EXERCISE REQUIREMENTS:
Put every line of the entries into a Markdown table with the columns "Row" and "Line," numbering the rows in order and skipping any blank lines.
SUPPLIED DATA start
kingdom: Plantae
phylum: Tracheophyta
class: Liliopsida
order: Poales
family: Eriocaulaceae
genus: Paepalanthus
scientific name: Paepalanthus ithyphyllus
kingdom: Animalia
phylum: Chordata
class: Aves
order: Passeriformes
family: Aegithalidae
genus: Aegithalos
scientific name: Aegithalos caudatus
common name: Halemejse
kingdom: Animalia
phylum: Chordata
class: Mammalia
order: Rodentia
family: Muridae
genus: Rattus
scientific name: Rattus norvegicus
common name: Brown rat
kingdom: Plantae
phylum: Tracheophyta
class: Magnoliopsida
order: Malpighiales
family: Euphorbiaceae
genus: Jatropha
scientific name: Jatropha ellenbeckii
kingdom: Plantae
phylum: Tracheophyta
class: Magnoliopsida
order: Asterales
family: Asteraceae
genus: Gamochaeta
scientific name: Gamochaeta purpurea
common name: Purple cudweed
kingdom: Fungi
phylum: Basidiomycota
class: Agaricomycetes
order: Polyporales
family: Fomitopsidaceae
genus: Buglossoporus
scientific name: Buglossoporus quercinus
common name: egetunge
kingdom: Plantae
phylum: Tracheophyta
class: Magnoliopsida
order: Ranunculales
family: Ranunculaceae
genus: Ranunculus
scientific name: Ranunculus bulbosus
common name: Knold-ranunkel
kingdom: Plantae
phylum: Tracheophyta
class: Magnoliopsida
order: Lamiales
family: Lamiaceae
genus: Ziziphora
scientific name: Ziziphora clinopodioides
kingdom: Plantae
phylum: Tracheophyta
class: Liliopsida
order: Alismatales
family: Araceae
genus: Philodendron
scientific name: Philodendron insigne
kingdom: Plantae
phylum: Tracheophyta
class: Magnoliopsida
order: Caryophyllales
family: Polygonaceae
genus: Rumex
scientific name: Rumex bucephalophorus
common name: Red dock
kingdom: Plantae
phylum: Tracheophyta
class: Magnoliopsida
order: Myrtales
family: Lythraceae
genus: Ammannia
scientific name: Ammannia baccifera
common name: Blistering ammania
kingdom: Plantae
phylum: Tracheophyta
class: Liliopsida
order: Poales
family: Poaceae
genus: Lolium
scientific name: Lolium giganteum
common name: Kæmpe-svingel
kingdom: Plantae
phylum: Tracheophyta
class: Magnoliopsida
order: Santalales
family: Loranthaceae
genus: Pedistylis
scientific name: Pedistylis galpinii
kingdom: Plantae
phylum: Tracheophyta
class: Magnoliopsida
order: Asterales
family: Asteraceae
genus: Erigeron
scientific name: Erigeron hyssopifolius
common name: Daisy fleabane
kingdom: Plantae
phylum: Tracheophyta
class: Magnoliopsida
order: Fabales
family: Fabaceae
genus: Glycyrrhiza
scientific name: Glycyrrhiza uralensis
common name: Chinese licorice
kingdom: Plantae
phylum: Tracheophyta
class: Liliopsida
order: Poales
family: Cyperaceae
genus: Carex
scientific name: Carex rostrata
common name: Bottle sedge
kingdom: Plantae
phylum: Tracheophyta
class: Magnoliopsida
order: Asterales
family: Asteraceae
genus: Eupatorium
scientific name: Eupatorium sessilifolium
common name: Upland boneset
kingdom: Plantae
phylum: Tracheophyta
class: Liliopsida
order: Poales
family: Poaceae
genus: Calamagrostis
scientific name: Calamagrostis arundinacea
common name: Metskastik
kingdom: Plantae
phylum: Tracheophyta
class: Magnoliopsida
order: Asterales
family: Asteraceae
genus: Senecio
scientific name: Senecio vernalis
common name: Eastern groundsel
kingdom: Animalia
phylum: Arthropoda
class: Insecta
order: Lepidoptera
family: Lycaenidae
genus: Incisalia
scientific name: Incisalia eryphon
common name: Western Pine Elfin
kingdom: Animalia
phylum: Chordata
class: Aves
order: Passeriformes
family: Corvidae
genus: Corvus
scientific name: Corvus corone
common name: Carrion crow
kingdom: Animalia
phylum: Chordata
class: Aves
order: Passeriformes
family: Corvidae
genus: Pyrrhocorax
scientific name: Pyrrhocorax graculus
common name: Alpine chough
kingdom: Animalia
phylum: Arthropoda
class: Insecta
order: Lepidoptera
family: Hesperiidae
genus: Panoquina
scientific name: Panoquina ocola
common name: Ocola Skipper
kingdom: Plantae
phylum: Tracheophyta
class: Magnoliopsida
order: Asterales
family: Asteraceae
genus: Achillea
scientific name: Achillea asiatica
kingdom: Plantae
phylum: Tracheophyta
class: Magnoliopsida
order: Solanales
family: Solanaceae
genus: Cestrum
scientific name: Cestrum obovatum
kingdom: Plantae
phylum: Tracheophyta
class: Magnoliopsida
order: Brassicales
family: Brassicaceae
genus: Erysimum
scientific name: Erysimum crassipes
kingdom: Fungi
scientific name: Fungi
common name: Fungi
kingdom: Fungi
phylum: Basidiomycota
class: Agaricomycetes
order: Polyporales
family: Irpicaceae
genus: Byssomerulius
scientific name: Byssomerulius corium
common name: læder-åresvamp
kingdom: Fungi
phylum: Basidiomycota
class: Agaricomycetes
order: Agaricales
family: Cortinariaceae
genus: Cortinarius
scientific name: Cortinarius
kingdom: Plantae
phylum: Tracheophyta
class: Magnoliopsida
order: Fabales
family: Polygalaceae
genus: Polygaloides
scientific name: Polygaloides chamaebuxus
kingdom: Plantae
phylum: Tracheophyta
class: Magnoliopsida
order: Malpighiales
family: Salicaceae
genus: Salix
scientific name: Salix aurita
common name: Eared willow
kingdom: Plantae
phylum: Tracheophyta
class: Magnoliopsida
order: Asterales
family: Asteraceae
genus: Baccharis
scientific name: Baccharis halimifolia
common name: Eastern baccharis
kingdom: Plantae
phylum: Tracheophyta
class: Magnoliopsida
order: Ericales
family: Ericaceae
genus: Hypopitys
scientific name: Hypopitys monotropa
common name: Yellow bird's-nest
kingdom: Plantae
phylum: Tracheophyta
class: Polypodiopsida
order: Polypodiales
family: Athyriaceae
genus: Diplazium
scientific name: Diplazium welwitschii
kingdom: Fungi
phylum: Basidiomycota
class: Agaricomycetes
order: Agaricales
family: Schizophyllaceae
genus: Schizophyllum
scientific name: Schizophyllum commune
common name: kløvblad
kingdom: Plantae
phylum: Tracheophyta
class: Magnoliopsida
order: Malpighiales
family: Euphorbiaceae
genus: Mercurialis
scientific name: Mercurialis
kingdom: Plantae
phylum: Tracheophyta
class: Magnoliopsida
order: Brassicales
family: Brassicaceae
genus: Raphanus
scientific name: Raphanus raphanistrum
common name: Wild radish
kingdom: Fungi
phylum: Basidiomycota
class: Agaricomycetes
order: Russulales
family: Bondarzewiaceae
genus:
SUPPLIED DATA end
TASK RESULT:
| Row | Line |
|---|---|
| 1 | kingdom: Plantae |
| 2 | phylum: Tracheophyta |
| 3 | class: Liliopsida |
| 4 | order: Poales |
| 5 | family: Eriocaulaceae |
| 6 | genus: Paepalanthus |
| 7 | scientific name: Paepalanthus ithyphyllus |
| 8 | kingdom: Animalia |
| 9 | phylum: Chordata |
| 10 | class: Aves |
| 11 | order: Passeriformes |
| 12 | family: Aegithalidae |
| 13 | genus: Aegithalos |
| 14 | scientific name: Aegithalos caudatus |
| 15 | common name: Halemejse |
| 16 | kingdom: Animalia |
| 17 | phylum: Chordata |
| 18 | class: Mammalia |
| 19 | order: Rodentia |
| 20 | family: Muridae |
| 21 | genus: Rattus |
| 22 | scientific name: Rattus norvegicus |
| 23 | common name: Brown rat |
| 24 | kingdom: Plantae |
| 25 | phylum: Tracheophyta |
| 26 | class: Magnoliopsida |
| 27 | order: Malpighiales |
| 28 | family: Euphorbiaceae |
| 29 | genus: Jatropha |
| 30 | scientific name: Jatropha ellenbeckii |
| 31 | kingdom: Plantae |
| 32 | phylum: Tracheophyta |
| 33 | class: Magnoliopsida |
| 34 | order: Asterales |
| 35 | family: Asteraceae |
| 36 | genus: Gamochaeta |
| 37 | scientific name: Gamochaeta purpurea |
| 38 | common name: Purple cudweed |
| 39 | kingdom: Fungi |
| 40 | phylum: Basidiomycota |
| 41 | class: Agaricomycetes |
| 42 | order: Polyporales |
| 43 | family: Fomitopsidaceae |
| 44 | genus: Buglossoporus |
| 45 | scientific name: Buglossoporus quercinus |
| 46 | common name: egetunge |
| 47 | kingdom: Plantae |
| 48 | phylum: Tracheophyta |
| 49 | class: Magnoliopsida |
| 50 | order: Ranunculales |
| 51 | family: Ranunculaceae |
| 52 | genus: Ranunculus |
| 53 | scientific name: Ranunculus bulbosus |
| 54 | common name: Knold-ranunkel |
| 55 | kingdom: Plantae |
| 56 | phylum: Tracheophyta |
| 57 | class: Magnoliopsida |
| 58 | order: Lamiales |
| 59 | family: Lamiaceae |
| 60 | genus: Ziziphora |
| 61 | scientific name: Ziziphora clinopodioides |
| 62 | kingdom: Plantae |
| 63 | phylum: Tracheophyta |
| 64 | class: Liliopsida |
| 65 | order: Alismatales |
| 66 | family: Araceae |
| 67 | genus: Philodendron |
| 68 | scientific name: Philodendron insigne |
| 69 | kingdom: Plantae |
| 70 | phylum: Tracheophyta |
| 71 | class: Magnoliopsida |
| 72 | order: Caryophyllales |
| 73 | family: Polygonaceae |
| 74 | genus: Rumex |
| 75 | scientific name: Rumex bucephalophorus |
| 76 | common name: Red dock |
| 77 | kingdom: Plantae |
| 78 | phylum: Tracheophyta |
| 79 | class: Magnoliopsida |
| 80 | order: Myrtales |
| 81 | family: Lythraceae |
| 82 | genus: Ammannia |
| 83 | scientific name: Ammannia baccifera |
| 84 | common name: Blistering ammania |
| 85 | kingdom: Plantae |
| 86 | phylum: Tracheophyta |
| 87 | class: Liliopsida |
| 88 | order: Poales |
| 89 | family: Poaceae |
| 90 | genus: Lolium |
| 91 | scientific name: Lolium giganteum |
| 92 | common name: Kæmpe-svingel |
| 93 | kingdom: Plantae |
| 94 | phylum: Tracheophyta |
| 95 | class: Magnoliopsida |
| 96 | order: Santalales |
| 97 | family: Loranthaceae |
| 98 | genus: Pedistylis |
| 99 | scientific name: Pedistylis galpinii |
| 100 | kingdom: Plantae |
| 101 | phylum: Tracheophyta |
| 102 | class: Magnoliopsida |
| 103 | order: Asterales |
| 104 | family: Asteraceae |
| 105 | genus: Erigeron |
| 106 | scientific name: Erigeron hyssopifolius |
| 107 | common name: Daisy fleabane |
| 108 | kingdom: Plantae |
| 109 | phylum: Tracheophyta |
| 110 | class: Magnoliopsida |
| 111 | order: Fabales |
| 112 | family: Fabaceae |
| 113 | genus: Glycyrrhiza |
| 114 | scientific name: Glycyrrhiza uralensis |
| 115 | common name: Chinese licorice |
| 116 | kingdom: Plantae |
| 117 | phylum: Tracheophyta |
| 118 | class: Liliopsida |
| 119 | order: Poales |
| 120 | family: Cyperaceae |
| 121 | genus: Carex |
| 122 | scientific name: Carex rostrata |
| 123 | common name: Bottle sedge |
| 124 | kingdom: Plantae |
| 125 | phylum: Tracheophyta |
| 126 | class: Magnoliopsida |
| 127 | order: Asterales |
| 128 | family: Asteraceae |
| 129 | genus: Eupatorium |
| 130 | scientific name: Eupatorium sessilifolium |
| 131 | common name: Upland boneset |
| 132 | kingdom: Plantae |
| 133 | phylum: Tracheophyta |
| 134 | class: Liliopsida |
| 135 | order: Poales |
| 136 | family: Poaceae |
| 137 | genus: Calamagrostis |
| 138 | scientific name: Calamagrostis arundinacea |
| 139 | common name: Metskastik |
| 140 | kingdom: Plantae |
| 141 | phylum: Tracheophyta |
| 142 | class: Magnoliopsida |
| 143 | order: Asterales |
| 144 | family: Asteraceae |
| 145 | genus: Senecio |
| 146 | scientific name: Senecio vernalis |
| 147 | common name: Eastern groundsel |
| 148 | kingdom: Animalia |
| 149 | phylum: Arthropoda |
| 150 | class: Insecta |
| 151 | order: Lepidoptera |
| 152 | family: Lycaenidae |
| 153 | genus: Incisalia |
| 154 | scientific name: Incisalia eryphon |
| 155 | common name: Western Pine Elfin |
| 156 | kingdom: Animalia |
| 157 | phylum: Chordata |
| 158 | class: Aves |
| 159 | order: Passeriformes |
| 160 | family: Corvidae |
| 161 | genus: Corvus |
| 162 | scientific name: Corvus corone |
| 163 | common name: Carrion crow |
| 164 | kingdom: Animalia |
| 165 | phylum: Chordata |
| 166 | class: Aves |
| 167 | order: Passeriformes |
| 168 | family: Corvidae |
| 169 | genus: Pyrrhocorax |
| 170 | scientific name: Pyrrhocorax graculus |
| 171 | common name: Alpine chough |
| 172 | kingdom: Animalia |
| 173 | phylum: Arthropoda |
| 174 | class: Insecta |
| 175 | order: Lepidoptera |
| 176 | family: Hesperiidae |
| 177 | genus: Panoquina |
| 178 | scientific name: Panoquina ocola |
| 179 | common name: Ocola Skipper |
| 180 | kingdom: Plantae |
| 181 | phylum: Tracheophyta |
| 182 | class: Magnoliopsida |
| 183 | order: Asterales |
| 184 | family: Asteraceae |
| 185 | genus: Achillea |
| 186 | scientific name: Achillea asiatica |
| 187 | kingdom: Plantae |
| 188 | phylum: Tracheophyta |
| 189 | class: Magnoliopsida |
| 190 | order: Solanales |
| 191 | family: Solanaceae |
| 192 | genus: Cestrum |
| 193 | scientific name: Cestrum obovatum |
| 194 | kingdom: Plantae |
| 195 | phylum: Tracheophyta |
| 196 | class: Magnoliopsida |
| 197 | order: Brassicales |
| 198 | family: Brassicaceae |
| 199 | genus: Erysimum |
| 200 | scientific name: Erysimum crassipes |
| 201 | kingdom: Fungi |
| 202 | scientific name: Fungi |
| 203 | common name: Fungi |
| 204 | kingdom: Fungi |
| 205 | phylum: Basidiomycota |
| 206 | class: Agaricomycetes |
| 207 | order: Polyporales |
| 208 | family: Irpicaceae |
| 209 | genus: Byssomerulius |
| 210 | scientific name: Byssomerulius corium |
| 211 | common name: læder-åresvamp |
| 212 | kingdom: Fungi |
| 213 | phylum: Basidiomycota |
| 214 | class: Agaricomycetes |
| 215 | order: Agaricales |
| 216 | family: Cortinariaceae |
| 217 | genus: Cortinarius |
| 218 | scientific name: Cortinarius |
| 219 | kingdom: Plantae |
| 220 | phylum: Tracheophyta |
| 221 | class: Magnoliopsida |
| 222 | order: Fabales |
| 223 | family: Polygalaceae |
| 224 | genus: Polygaloides |
| 225 | scientific name: Polygaloides chamaebuxus |
| 226 | kingdom: Plantae |
| 227 | phylum: Tracheophyta |
| 228 | class: Magnoliopsida |
| 229 | order: Malpighiales |
| 230 | family: Salicaceae |
| 231 | genus: Salix |
| 232 | scientific name: Salix aurita |
| 233 | common name: Eared willow |
| 234 | kingdom: Plantae |
| 235 | phylum: Tracheophyta |
| 236 | class: Magnoliopsida |
| 237 | order: Asterales |
| 238 | family: Asteraceae |
| 239 | genus: Baccharis |
| 240 | scientific name: Baccharis halimifolia |
| 241 | common name: Eastern baccharis |
| 242 | kingdom: Plantae |
| 243 | phylum: Tracheophyta |
| 244 | class: Magnoliopsida |
| 245 | order: Ericales |
| 246 | family: Ericaceae |
| 247 | genus: Hypopitys |
| 248 | scientific name: Hypopitys monotropa |
| 249 | common name: Yellow bird's-nest |
| 250 | kingdom: Plantae |
| 251 | phylum: Tracheophyta |
| 252 | class: Polypodiopsida |
| 253 | order: Polypodiales |
| 254 | family: Athyriaceae |
| 255 | genus: Diplazium |
| 256 | scientific name: Diplazium welwitschii |
| 257 | kingdom: Fungi |
| 258 | phylum: Basidiomycota |
| 259 | class: Agaricomycetes |
| 260 | order: Agaricales |
| 261 | family: Schizophyllaceae |
| 262 | genus: Schizophyllum |
| 263 | scientific name: Schizophyllum commune |
| 264 | common name: kløvblad |
| 265 | kingdom: Plantae |
| 266 | phylum: Tracheophyta |
| 267 | class: Magnoliopsida |
| 268 | order: Malpighiales |
| 269 | family: Euphorbiaceae |
| 270 | genus: Mercurialis |
| 271 | scientific name: Mercurialis |
| 272 | kingdom: Plantae |
| 273 | phylum: Tracheophyta |
| 274 | class: Magnoliopsida |
| 275 | order: Brassicales |
| 276 | family: Brassicaceae |
| 277 | genus: Raphanus |
| 278 | scientific name: Raphanus raphanistrum |
| 279 | common name: Wild radish |
| 280 | kingdom: Fungi |
| 281 | phylum: Basidiomycota |
| 282 | class: Agaricomycetes |
| 283 | order: Russulales |
| 284 | family: Bondarzewiaceae |
| 285 | genus: |